Erholungsszenario bislang intakt

BASF ist in seiner neuen Struktur dank reichlich Agrarchemie und robusten Sparten wie Katalysatoren längst nicht mehr der alte, nur konjunkturabhängige Produzent von Chemikalien. Das kurzfristige Rückschlagpotenzial der Aktie liegt zwischen 45 und 50 Euro. Ein Puffer ist die solide Bilanz. Das Eigenkapital je Aktie erreicht nach dem zuletzt veröffentlichten Quartalsbericht immerhin 47 Euro.

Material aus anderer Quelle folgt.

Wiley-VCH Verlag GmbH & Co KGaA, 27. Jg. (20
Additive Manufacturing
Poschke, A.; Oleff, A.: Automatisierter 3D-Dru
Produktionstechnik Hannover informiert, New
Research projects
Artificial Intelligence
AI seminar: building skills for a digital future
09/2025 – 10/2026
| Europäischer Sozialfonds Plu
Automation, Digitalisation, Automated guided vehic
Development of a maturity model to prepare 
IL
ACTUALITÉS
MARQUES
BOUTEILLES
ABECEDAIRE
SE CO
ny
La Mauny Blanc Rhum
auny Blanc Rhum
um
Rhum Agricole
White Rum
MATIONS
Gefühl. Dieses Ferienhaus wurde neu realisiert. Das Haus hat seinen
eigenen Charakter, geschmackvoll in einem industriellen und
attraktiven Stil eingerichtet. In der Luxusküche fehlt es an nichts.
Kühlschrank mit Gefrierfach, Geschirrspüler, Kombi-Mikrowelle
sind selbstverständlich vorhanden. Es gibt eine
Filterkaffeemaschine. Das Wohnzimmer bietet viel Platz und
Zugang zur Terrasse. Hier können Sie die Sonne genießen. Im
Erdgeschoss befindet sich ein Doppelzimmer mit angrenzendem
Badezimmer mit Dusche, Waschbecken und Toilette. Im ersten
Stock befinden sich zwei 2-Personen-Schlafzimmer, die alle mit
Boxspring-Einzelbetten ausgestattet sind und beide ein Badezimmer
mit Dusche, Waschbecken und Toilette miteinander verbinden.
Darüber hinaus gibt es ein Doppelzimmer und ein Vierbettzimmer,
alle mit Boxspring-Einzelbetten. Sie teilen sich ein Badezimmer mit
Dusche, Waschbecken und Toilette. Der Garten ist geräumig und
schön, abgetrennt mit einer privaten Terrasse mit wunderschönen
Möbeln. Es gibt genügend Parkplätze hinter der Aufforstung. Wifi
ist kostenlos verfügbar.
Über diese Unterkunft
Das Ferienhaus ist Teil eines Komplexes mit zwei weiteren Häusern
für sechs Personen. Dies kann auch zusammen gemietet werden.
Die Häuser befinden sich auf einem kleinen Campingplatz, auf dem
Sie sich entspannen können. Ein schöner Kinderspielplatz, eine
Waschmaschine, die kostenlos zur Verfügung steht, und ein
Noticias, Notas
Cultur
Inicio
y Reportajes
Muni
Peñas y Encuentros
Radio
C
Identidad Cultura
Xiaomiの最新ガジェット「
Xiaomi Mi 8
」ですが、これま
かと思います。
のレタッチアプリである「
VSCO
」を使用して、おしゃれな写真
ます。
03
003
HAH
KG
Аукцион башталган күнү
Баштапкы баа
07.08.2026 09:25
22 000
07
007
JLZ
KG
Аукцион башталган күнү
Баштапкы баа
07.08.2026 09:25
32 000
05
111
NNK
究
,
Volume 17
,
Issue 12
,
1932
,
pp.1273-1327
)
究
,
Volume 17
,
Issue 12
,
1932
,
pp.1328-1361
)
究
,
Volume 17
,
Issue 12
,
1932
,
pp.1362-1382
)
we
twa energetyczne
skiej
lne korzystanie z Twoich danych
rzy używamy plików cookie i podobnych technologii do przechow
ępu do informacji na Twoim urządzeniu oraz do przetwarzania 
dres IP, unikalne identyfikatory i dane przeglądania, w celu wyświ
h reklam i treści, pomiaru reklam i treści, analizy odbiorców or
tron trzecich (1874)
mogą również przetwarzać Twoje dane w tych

Fazit für den Dax: Die besonders euphorische Erholung an den Aktienmärkten von Mitte Mai bis zum 8. Juni hat einen Dämpfer bekommen, im Dow Jones genauso wie im Dax. Bisher hat der Dax den seit März bestehenden Aufwärtstrend, der aktuell bei knapp 11.500 Punkten verläuft, gut verteidigt. Allerdings wäre es kein Wunder, wenn nach drei Monaten steiler Kletterpartie die Ernüchterungsphase im Dax nun einige Wochen anhält. Die entscheidende Untergrenze dafür ist die Schlüsselzone 10.200 bis 11.200 Punkte, in der es von April bis Mai zu einer mehrwöchigen Konsolidierung gekommen ist. Solange der Dax in den nächsten Wochen mindestens dieses Niveau verteidigt, ist das langfristige Erholungsszenario intakt – auch wenn es dabei an einzelnen Tagen zu Schwankungen von mehreren hundert Dax-Punkten kommen kann.